À Saint-Ours (FR), le paysan-boulanger Stéphane Rumpf (photo) est l’un des membres fondateurs du SEL de la Sarine. «Pour ma part, j’ai toujours fonctionné de cette manière, en échangeant des semences et des savoir-faire avec d’autres paysans, des aliments à la fin du marché avec des collègues, ou en proposant des ateliers de boulangerie à ceux qui venaient m’aider aux récoltes, expose ce cultivateur de plus de 300 variétés de céréales anciennes. Je voulais encourager les gens à faire de même. Au départ, il y a eu un bel engouement!» Toutefois, il a finalement décidé de s’éloigner de ce système, pour revenir vers plus de spontanéité et de liberté. «Je me suis rendu compte qu’utiliser une monnaie locale revenait à donner une valeur stricte à un bien ou un service. Cela ne remettait pas en cause les fondements du commerce marchand capitaliste, remarque-t-il. Pour moi, échange est synonyme de partage, ce qui est la nature même de l’humain. L’entraide est un acte de résistance, qui participe à construire une société plus juste pour demain.»

Texte(s): Lila Erard
Photo(s): Pierre-Yves Massot

Questions à Éric Sabourin, anthropologue français, spécialiste de l’entraide agricole

Ce phénomène a-t-il toujours existé dans nos sociétés?

Oui, pour autant que l’on se réfère à la littérature de l’Antiquité et aux travaux des historiens. On ne parle pas ici d’échanges marchands, mais de solidarité sociale et économique entre pairs, qui engendre une relation symétrique et privilégiée, productrice de valeurs éthiques. Il peut s’agir d’aide mutuelle pour des travaux agricoles, de gestion partagée de terres, de ressources naturelles, d’équipements ou de savoir-faire.

Quelles sont les fonctions principales de cette entraide?

Créer et reproduire le lien social en satisfaisant les besoins primaires d’un groupe, comme l’alimentation. Ainsi, ce qui est échangé n’est pas mesuré par un équivalent monétaire. La proximité et les rapports humains priment. L’entraide échappe donc au cadre utilitariste.

Pourquoi ces pratiques sont-elles moins courantes aujourd’hui?

Elles souffrent de l’extension du capitalisme et de la transformation des familles en mini-entreprises concurrentes. En Europe, quelques traces subsistent, grâce aux CUMA (Coopératives d’utilisation de matériel agricole).

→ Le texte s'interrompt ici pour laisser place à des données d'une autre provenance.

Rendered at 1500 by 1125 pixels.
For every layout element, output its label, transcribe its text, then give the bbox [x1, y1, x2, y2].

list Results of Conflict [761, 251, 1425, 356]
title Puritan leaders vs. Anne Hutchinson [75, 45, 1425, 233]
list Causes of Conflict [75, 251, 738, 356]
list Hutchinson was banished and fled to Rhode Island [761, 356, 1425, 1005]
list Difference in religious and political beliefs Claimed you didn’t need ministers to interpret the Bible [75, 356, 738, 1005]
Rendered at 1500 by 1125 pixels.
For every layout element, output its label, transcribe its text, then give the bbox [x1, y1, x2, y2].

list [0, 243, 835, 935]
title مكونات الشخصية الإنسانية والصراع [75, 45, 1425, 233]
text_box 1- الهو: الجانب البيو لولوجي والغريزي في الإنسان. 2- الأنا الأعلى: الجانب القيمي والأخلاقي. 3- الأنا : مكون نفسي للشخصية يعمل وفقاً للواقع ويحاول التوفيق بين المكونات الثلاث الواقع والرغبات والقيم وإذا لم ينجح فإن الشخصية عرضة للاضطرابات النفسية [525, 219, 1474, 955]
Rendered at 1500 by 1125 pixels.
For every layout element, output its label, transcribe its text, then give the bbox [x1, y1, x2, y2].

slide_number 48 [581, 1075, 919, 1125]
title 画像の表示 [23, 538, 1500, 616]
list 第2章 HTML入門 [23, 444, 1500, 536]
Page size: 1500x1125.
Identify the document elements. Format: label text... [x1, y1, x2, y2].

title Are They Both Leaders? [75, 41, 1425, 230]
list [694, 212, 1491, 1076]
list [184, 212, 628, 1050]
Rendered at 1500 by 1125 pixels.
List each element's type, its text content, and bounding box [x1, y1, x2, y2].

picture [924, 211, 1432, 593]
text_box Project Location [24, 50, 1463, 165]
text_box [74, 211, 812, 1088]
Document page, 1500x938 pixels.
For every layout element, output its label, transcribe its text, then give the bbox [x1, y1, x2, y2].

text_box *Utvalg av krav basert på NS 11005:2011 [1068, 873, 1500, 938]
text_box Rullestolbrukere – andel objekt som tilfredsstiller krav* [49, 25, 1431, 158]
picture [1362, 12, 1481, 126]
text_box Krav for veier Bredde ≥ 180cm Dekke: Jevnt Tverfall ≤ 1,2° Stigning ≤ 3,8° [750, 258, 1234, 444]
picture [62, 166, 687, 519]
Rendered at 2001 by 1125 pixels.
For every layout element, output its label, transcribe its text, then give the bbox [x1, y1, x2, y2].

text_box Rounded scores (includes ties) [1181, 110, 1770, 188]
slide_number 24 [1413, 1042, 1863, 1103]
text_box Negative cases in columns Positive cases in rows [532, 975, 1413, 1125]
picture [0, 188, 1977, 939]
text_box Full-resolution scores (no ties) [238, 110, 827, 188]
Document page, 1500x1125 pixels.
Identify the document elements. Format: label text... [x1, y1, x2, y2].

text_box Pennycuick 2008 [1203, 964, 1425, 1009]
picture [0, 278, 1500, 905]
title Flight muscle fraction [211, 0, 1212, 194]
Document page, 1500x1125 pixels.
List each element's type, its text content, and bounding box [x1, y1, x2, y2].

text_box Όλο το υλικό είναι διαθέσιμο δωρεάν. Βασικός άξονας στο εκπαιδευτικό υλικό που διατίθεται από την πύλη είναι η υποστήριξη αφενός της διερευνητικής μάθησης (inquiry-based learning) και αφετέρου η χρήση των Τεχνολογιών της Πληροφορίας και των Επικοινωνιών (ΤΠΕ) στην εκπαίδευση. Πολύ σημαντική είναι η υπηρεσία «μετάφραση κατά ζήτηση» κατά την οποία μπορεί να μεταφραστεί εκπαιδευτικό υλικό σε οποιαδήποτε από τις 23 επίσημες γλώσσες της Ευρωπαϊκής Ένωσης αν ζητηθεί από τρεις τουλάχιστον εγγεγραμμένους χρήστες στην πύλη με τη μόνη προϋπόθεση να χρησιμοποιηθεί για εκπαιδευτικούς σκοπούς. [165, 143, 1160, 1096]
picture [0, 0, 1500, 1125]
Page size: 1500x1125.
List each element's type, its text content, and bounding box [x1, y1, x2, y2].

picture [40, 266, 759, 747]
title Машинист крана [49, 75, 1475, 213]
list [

En Afrique et au Brésil, les sociétés paysannes sont moins déstructurées, mais restent menacées par la monétarisation des besoins et relations.

+ d’infos “L’entraide rurale, entre échange et réciprocité”, Eric Sabourin

Marché paysan solidaire

Fondée en 1997 et regroupant plus de 80 membres, l’association romande Marché Paysan a elle aussi été créée dans un but d’entraide: favoriser les échanges parmi les producteurs qui pratiquent la vente directe. «Grâce à ce réseau, je propose du nectar de fruits d’un producteur valaisan dans mon magasin à la ferme. En contrepartie, il revend mon huile de colza. Cela permet d’élargir notre clientèle, tout en renforçant les liens dans le monde agricole. C’est une belle forme de solidarité», relève Laurence Epars, du domaine La Vigne, à Penthalaz (VD).